Wholesale distributors and pharmacies must ensure that they only receive supplies of medicinal products from companies or persons authorised to manufacture, import or wholesale distribute medicinal products, or from a pharmacy.
(2) If the medicinal product is obtained from another wholesale distributor, the receiving wholesale distributor must verify that the supplier complies with the principles and guidelines of good distribution practices. This includes verifying that the supplier holds an authorisation for wholesale distribution.
(3) If the medicinal product is obtained from the manufacturer or importer, the wholesale distributor must verify that the manufacturer or importer holds a manufacturer's authorisation.

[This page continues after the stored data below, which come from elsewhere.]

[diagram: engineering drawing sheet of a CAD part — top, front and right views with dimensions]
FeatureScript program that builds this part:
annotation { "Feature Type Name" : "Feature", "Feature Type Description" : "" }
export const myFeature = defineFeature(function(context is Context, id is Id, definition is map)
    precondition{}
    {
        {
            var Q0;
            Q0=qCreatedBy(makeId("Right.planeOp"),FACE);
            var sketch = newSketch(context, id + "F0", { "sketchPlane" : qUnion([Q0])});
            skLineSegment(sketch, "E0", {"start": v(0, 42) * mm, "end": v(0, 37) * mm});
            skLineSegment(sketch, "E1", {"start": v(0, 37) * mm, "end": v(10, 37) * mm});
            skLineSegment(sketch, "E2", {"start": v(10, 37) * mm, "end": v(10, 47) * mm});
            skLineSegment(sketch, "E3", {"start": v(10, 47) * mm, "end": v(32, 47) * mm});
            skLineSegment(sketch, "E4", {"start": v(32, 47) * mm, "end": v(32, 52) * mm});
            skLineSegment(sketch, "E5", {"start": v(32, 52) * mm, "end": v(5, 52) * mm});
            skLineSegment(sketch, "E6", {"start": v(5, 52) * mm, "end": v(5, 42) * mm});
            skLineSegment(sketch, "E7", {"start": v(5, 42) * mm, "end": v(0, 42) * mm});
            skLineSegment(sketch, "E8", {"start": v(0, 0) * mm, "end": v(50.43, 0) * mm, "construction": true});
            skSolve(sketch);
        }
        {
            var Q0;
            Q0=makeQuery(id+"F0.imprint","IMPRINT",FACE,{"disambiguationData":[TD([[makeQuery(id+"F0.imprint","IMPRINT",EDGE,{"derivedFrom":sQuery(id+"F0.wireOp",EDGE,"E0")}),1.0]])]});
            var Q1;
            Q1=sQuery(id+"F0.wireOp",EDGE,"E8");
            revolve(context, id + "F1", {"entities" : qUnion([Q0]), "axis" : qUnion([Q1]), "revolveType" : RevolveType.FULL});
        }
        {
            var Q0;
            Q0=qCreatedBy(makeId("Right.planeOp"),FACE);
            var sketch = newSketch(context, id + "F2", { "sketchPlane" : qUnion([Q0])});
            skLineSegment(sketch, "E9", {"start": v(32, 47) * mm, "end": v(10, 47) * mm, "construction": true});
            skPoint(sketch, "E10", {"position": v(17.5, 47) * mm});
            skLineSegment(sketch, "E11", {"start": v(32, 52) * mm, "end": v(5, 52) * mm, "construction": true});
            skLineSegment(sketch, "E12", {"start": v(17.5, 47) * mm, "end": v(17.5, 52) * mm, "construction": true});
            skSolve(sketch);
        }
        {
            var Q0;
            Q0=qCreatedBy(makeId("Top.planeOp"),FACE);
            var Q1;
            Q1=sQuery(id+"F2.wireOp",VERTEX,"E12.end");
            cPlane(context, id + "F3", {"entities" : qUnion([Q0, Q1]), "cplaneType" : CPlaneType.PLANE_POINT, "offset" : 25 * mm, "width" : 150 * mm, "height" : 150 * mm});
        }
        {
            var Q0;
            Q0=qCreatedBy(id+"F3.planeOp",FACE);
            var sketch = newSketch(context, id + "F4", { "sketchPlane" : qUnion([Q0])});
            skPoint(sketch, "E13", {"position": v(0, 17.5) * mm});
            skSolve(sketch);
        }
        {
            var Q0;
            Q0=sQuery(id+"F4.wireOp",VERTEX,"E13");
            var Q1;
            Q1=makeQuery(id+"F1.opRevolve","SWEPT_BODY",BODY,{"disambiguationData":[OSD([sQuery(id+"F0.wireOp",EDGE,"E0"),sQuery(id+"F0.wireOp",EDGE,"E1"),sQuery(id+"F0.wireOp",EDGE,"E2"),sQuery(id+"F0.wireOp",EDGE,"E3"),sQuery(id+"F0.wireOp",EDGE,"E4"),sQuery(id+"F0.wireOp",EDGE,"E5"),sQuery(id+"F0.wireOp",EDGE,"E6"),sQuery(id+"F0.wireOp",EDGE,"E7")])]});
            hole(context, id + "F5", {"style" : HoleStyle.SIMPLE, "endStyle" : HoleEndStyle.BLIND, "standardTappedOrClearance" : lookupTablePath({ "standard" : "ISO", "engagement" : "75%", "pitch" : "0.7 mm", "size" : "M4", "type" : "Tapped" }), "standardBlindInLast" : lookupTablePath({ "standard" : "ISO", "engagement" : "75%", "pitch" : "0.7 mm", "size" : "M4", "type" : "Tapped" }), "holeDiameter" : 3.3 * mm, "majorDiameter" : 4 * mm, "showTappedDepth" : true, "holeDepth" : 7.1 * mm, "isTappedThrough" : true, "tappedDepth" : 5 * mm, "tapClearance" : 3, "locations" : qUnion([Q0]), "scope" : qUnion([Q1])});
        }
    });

(4) If the medicinal product is obtained through brokering, the wholesale distributor must verify that the broker complies with the requirements established for brokers.
Wholesale distributors must ensure that receipt control is performed on all supplies of medicinal products obtained from companies or persons authorised within the EU/EEA to manufacture, import or wholesale distribute medicinal products, or from a pharmacy. Receipt control can only be performed in Denmark.
In the case of supplies of medicinal products from other EU/EEA countries, the receiving company or the receiving pharmacy must verify that a control report is enclosed with the consignment, cf., however, subsection (2).
(2) In the case of supplies of medicinal products for clinical trials or medicinal products sold or supplied pursuant to section 29(1), or section 30 of the Danish Medicines Act, and which are not covered by a marketing authorisation, the control report may be replaced by corresponding documentation.
(3) If a consignment is not accompanied by the documentation referred to in subsection (1) or (2) , the receiving company or the receiving pharmacy must, before redistribution, ensure that every batch is checked in accordance with section 35 of the executive order on manufacture and import of medicinal products and intermediate products.
Any violation of sections 21, 22 and 24(1) and (3) shall be punishable by a fine pursuant to section 52(1).